I did notice "quality" differences between the famicom AV PPU and NES PPU even though they have the same model number (almost like one is make in Japan and the other in China!) Wondering if that plays a role (probably won't) but neat experiment never the less.

BTW.. what were the PC10 fixes? Just adding caps to clean up power to the PPU?

Lastly, the jail bars in your pics, they're very different from the ones seen on standard NES / top loader. They occur much more often / many more of them. This could be a clue..


Already tried all that, plus the PPU in this one is from an AV Famicom I still need to repair. The jailbars appearance/pattern will change between revisions depending on how noisy the PCB is. This is how they looked on the old PC10 mods as well with the original Famicom. They occur much more frequently simply because its that much noisier than the NES and NES 2. From my experience with various video mods it goes AV Famicom > NES Front Loader > NES Top Loader > Twin Famicom > Original Famicom from best to worst as far as noise is concerned. The noisier the PCB the more frequent and noticeable jailbars become. Also keep in mind the PEXHDCAP is very sensitive to this stuff. The screenshots may look bad but it is NOT that even that close on a CRT or scaling device. The PEXHDCAP is just a worst case scenario but ultimately the increased presence of jailbars with the original model is something I just wanted people to be aware of as a couple clients of mine did notice them on their CRT. I just did not want modders getting in a situation where a client is expecting one thing then gets something they weren't expecting.

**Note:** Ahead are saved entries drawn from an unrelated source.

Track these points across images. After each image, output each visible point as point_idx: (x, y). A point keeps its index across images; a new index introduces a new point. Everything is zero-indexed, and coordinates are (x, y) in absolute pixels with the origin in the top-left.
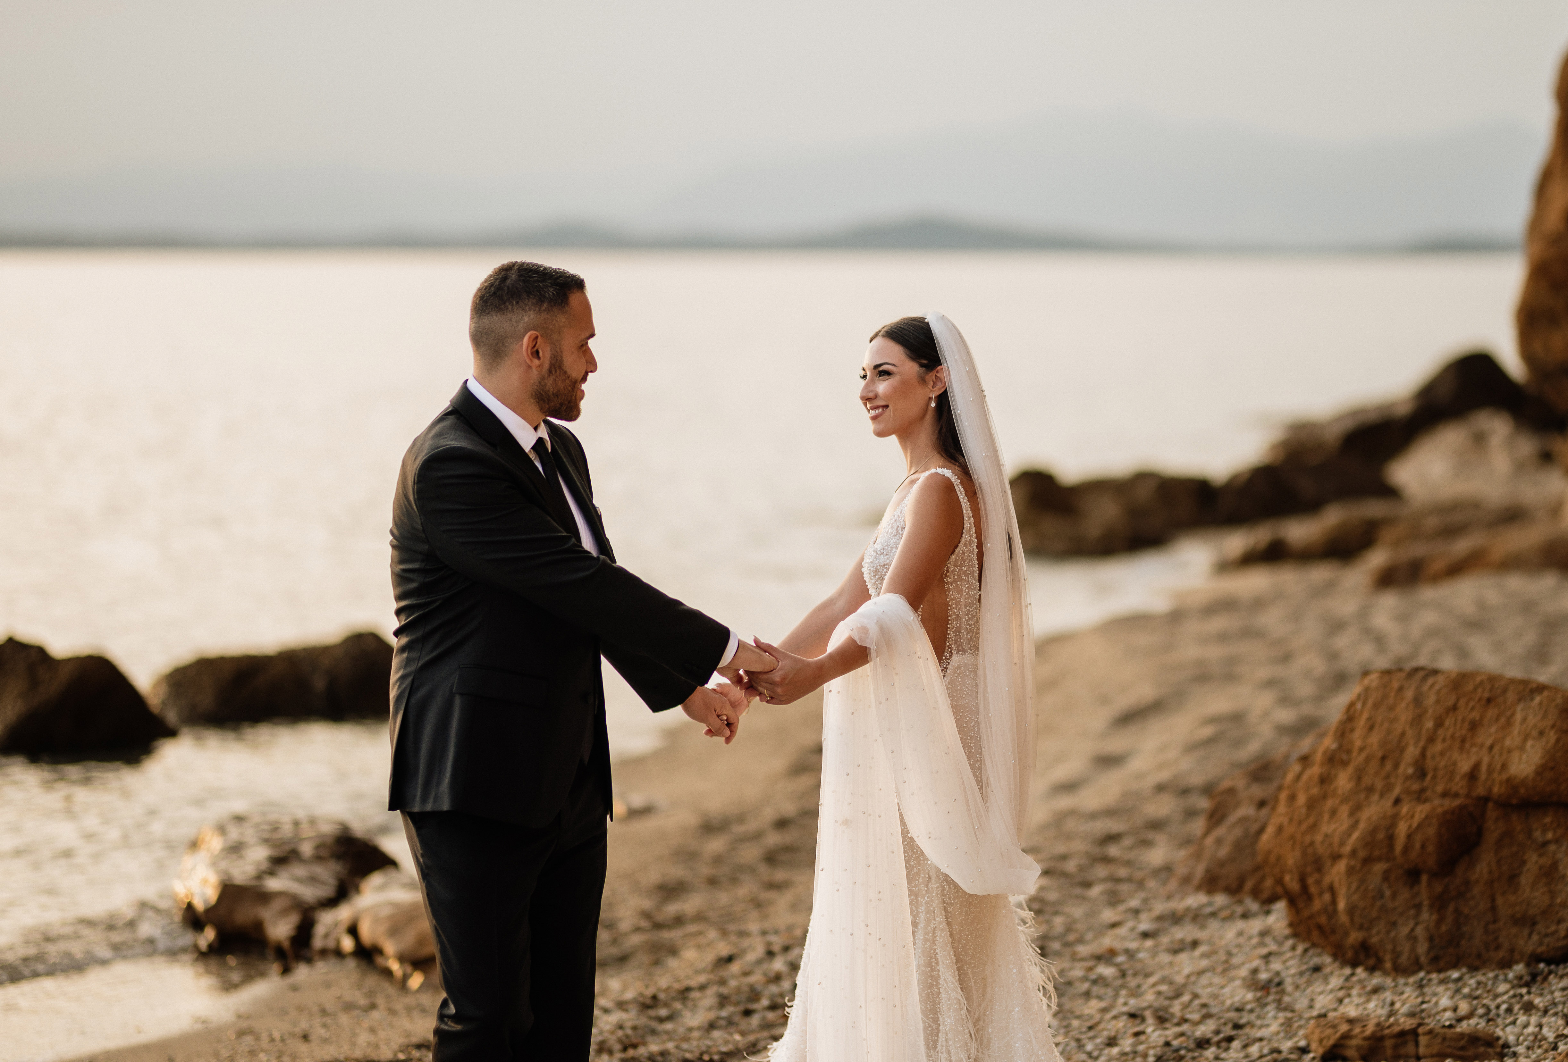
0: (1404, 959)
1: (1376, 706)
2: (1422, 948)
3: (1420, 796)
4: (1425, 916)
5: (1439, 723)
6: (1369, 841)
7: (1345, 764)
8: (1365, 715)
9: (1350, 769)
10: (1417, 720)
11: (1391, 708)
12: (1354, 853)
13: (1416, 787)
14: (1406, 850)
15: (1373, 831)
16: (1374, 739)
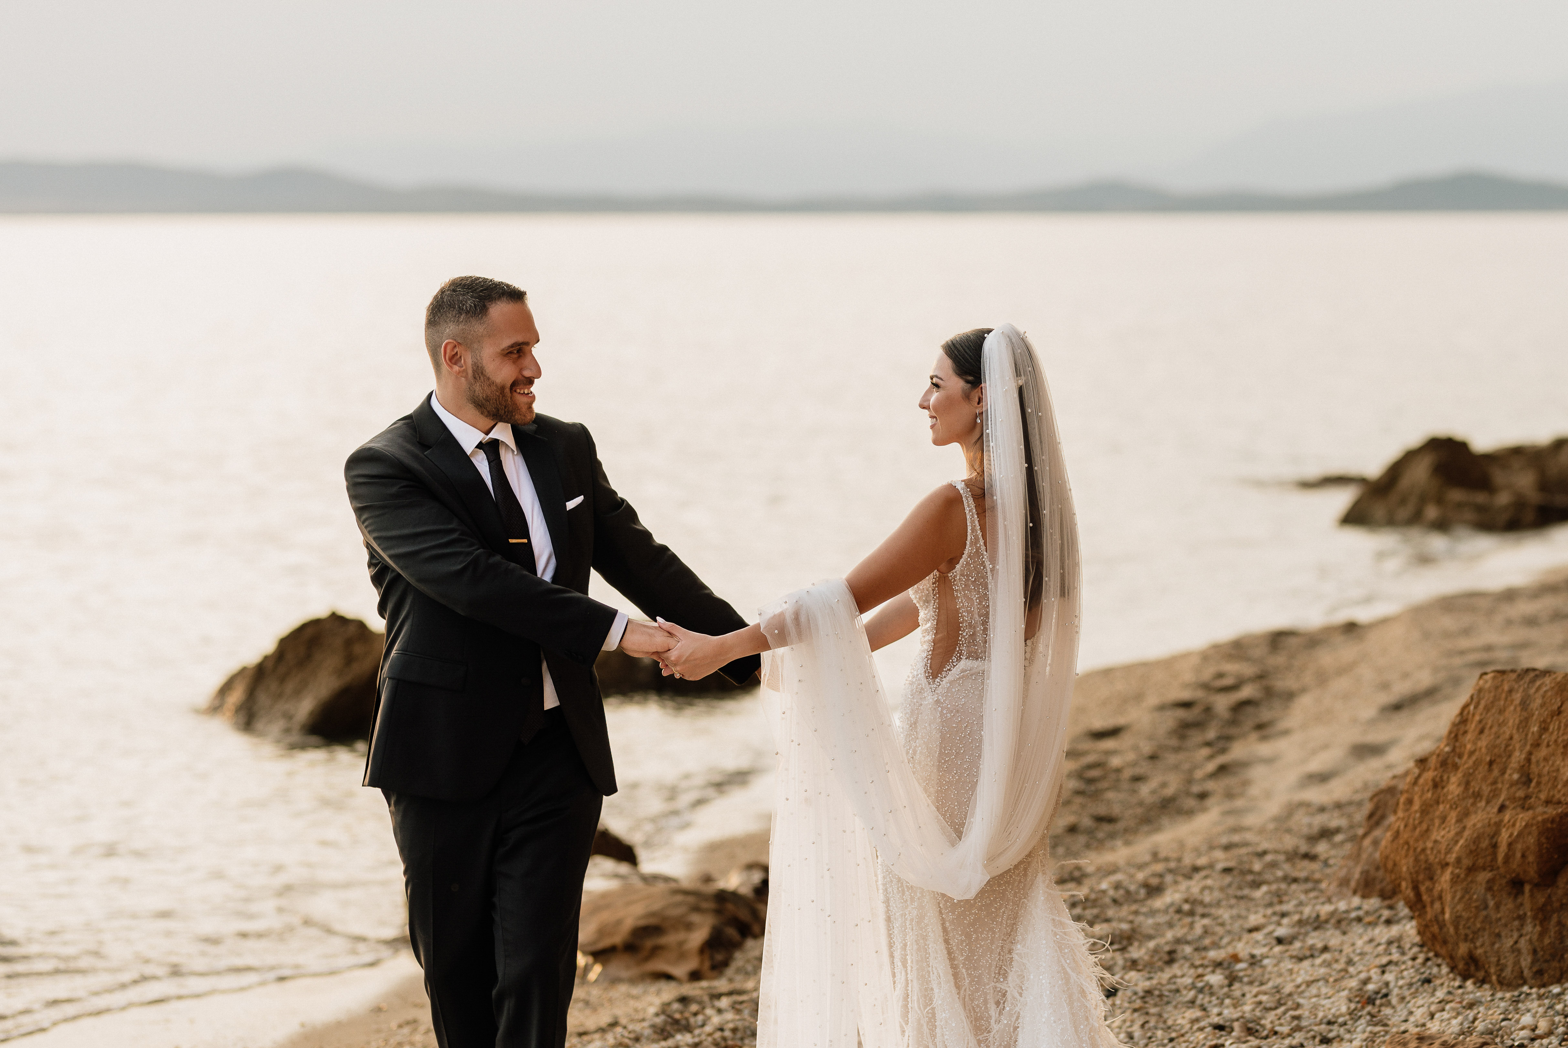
0: (1507, 973)
1: (1487, 709)
2: (1526, 962)
3: (1524, 804)
4: (1528, 928)
5: (1544, 729)
6: (1473, 850)
7: (1456, 767)
8: (1477, 718)
9: (1460, 774)
10: (1524, 724)
11: (1501, 711)
12: (1458, 860)
13: (1521, 794)
14: (1507, 859)
15: (1477, 840)
16: (1483, 743)
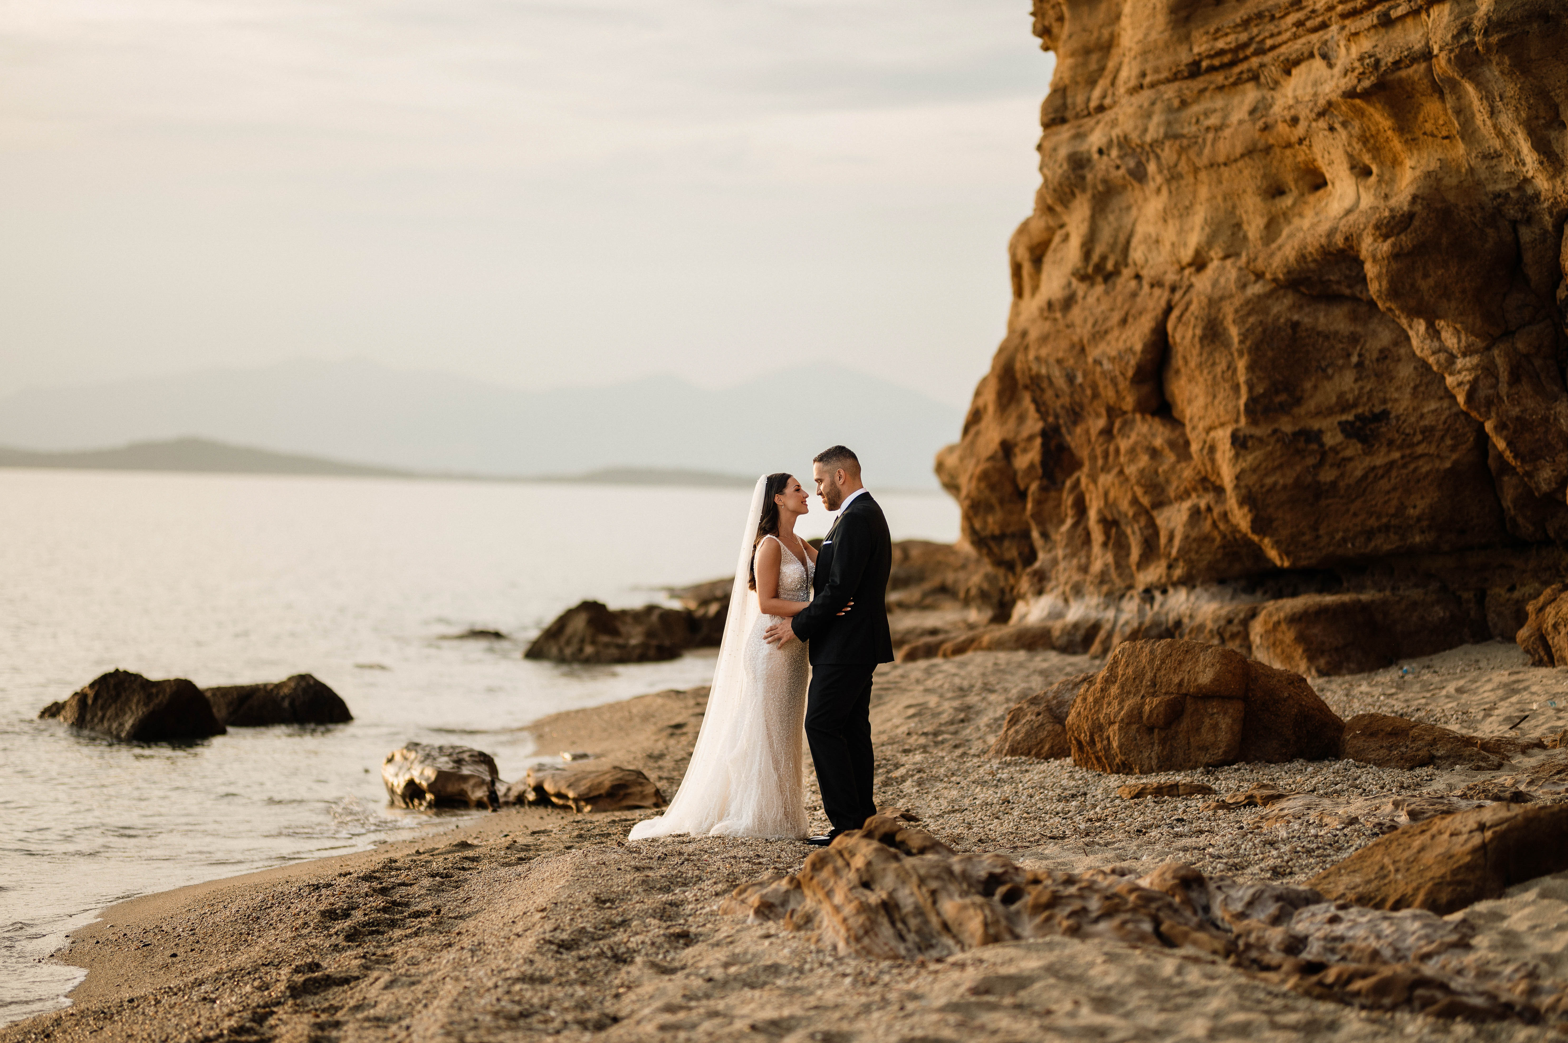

PPU type played a roll in jailbars in the old PC10 mods slightly. An example would be the white PPU's tended to be more susceptible to noise than the gray ones. However from my Various tests over the past months changing out Composite PPU's in the NESRGB with ones from a different system did not make a difference like it did in the PC10 mods.

Jailbar reduction in the old PC10 mods included caps between vcc and ground on the PPU and CPU, wrapping the PPU and CPU in a copper shield and grounding it, placing the amp as close as possible to the RGB pins on the PPU, and lifting pin 21 from the Famicom/NES PCB. Of course these methods varied greatly across PCB revisions and NES/Famicom models. Sometimes they helped a lot, sometimes they did very little.

*UPDATE*

I actually went back into the PEXHDCAP settings while recording SNES stuff today and found out I had it on the sharpest setting on accident (WHOOPS). This greatly exaggerates the jailbars a bit. Below is a screen cap of the PEXHDCAP on the setting I NORMALLY record at -_-. So take the first few pics as what Famicom Jail bars actually look like and this more of how noticeable they are I guess. Either way though they are still noticeable (especially when moving). I'm honestly not looking to fix it since its easier just to go back to an AV Famicom. I just wanted people to be aware of the issue.